Structured page parsing data

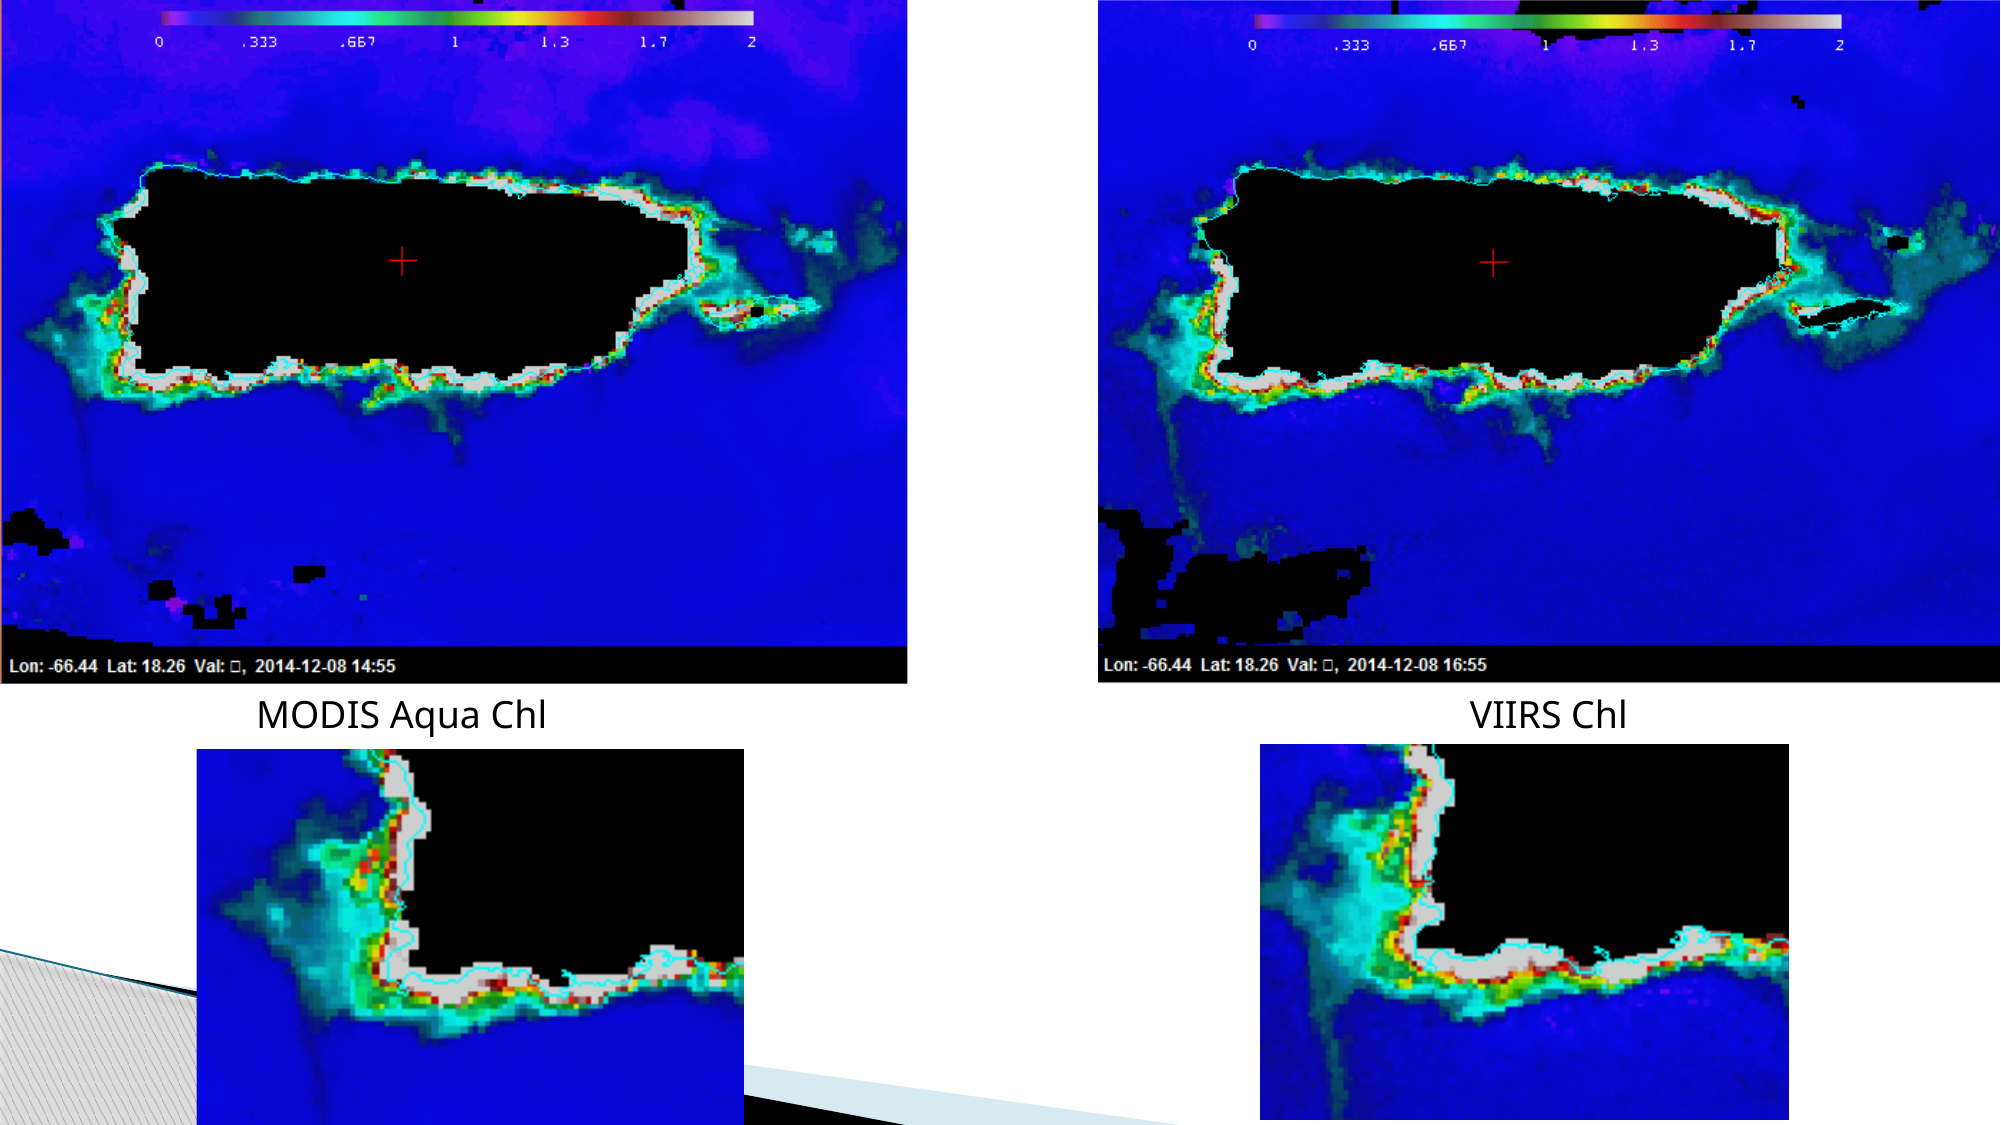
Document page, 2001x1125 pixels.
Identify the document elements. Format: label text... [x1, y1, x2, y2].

picture [1097, 0, 2000, 685]
text_box MODIS Aqua Chl [241, 697, 563, 744]
picture [1782, 981, 1790, 988]
picture [196, 748, 745, 1125]
text_box VIIRS Chl [1455, 697, 1643, 744]
picture [1259, 744, 1790, 1120]
picture [0, 0, 908, 685]
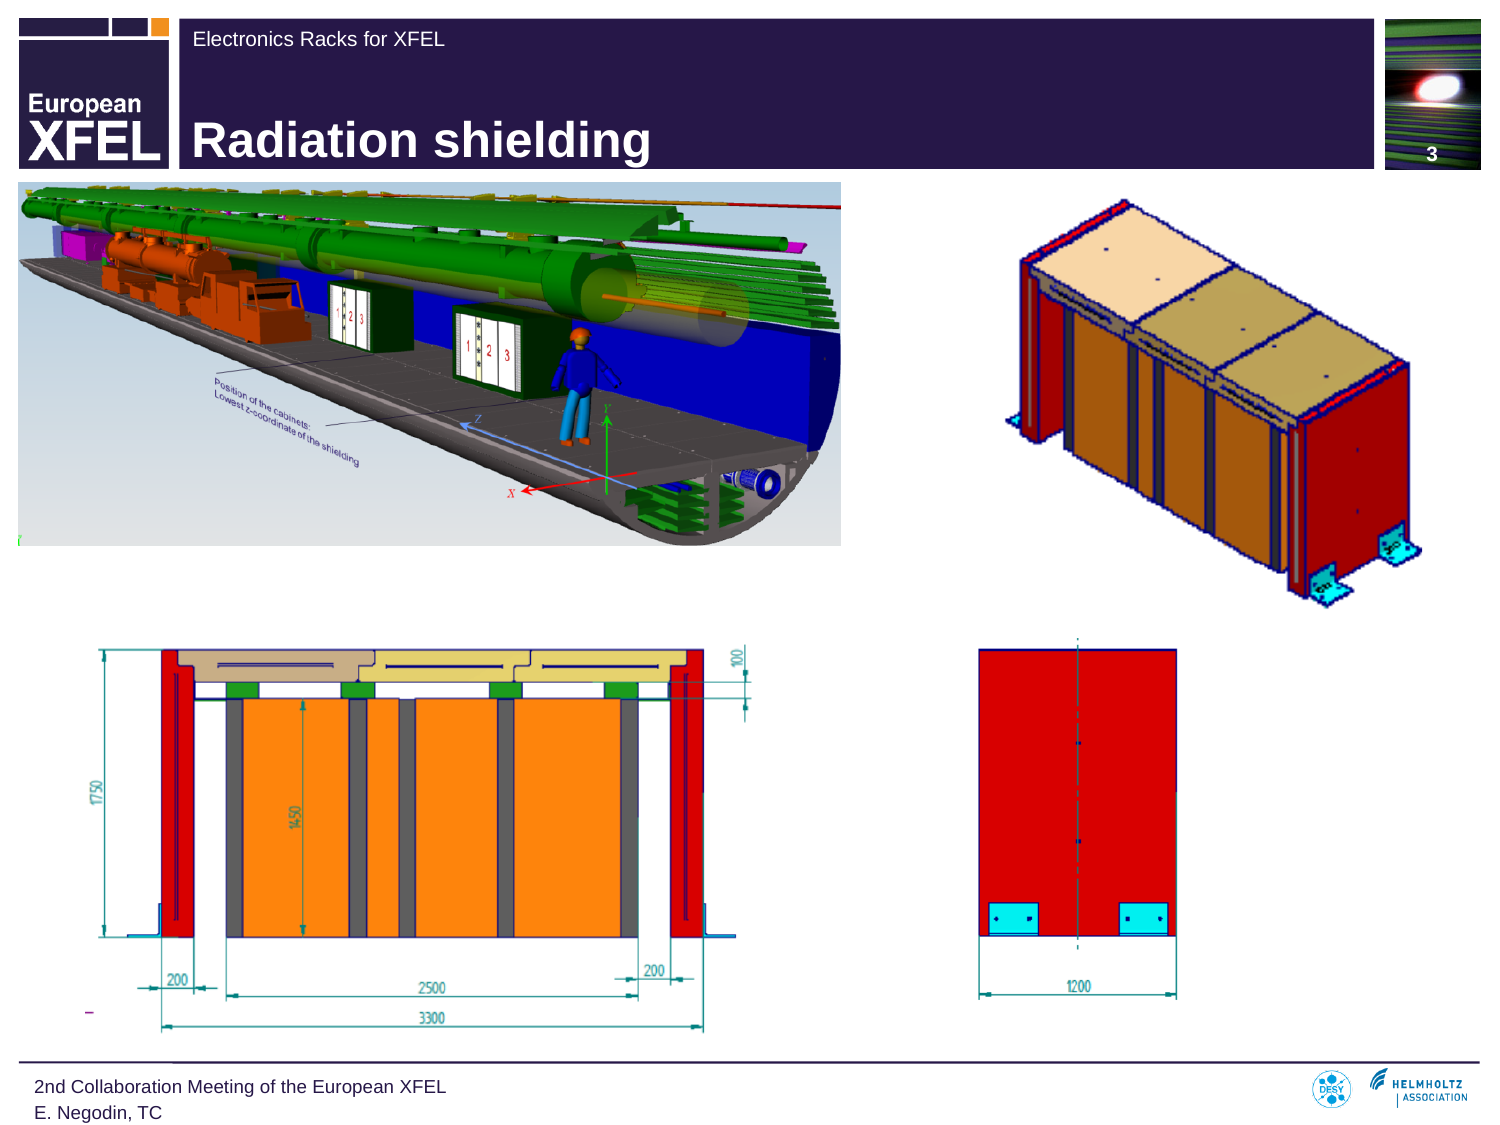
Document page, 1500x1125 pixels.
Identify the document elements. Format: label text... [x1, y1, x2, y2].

picture [1370, 1068, 1467, 1108]
footer 2nd Collaboration Meeting of the European XFEL E. Negodin, TC [19, 1067, 955, 1125]
picture [19, 18, 169, 169]
picture [18, 182, 842, 546]
picture [983, 186, 1423, 621]
picture [970, 638, 1186, 1005]
picture [1385, 19, 1481, 170]
slide_number 3 [1384, 18, 1480, 169]
picture [78, 620, 756, 1049]
picture [1310, 1068, 1353, 1110]
title Radiation shielding [179, 88, 1375, 168]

▶ _Exercise goal_: If an entry holds an image, omit that image and print the remainder exactly as it stands.

▶ _Task result_:
Document page, 2001x1125 pixels.
Identify the document elements. Format: label text... [x1, y1, x2, y2].

picture [1097, 0, 2000, 685]
text_box MODIS Aqua Chl [241, 697, 563, 744]
picture [1782, 981, 1790, 988]
picture [196, 748, 745, 1125]
text_box VIIRS Chl [1455, 697, 1643, 744]
picture [1259, 744, 1790, 1120]
picture [0, 0, 908, 685]
Document page, 1500x1125 pixels.
Identify the document elements. Format: label text... [x1, y1, x2, y2].

picture [1370, 1068, 1467, 1108]
footer 2nd Collaboration Meeting of the European XFEL E. Negodin, TC [19, 1067, 955, 1125]
picture [19, 18, 169, 169]
picture [18, 182, 842, 546]
picture [983, 186, 1423, 621]
picture [970, 638, 1186, 1005]
picture [1385, 19, 1481, 170]
slide_number 3 [1384, 18, 1480, 169]
picture [78, 620, 756, 1049]
picture [1310, 1068, 1353, 1110]
title Radiation shielding [179, 88, 1375, 168]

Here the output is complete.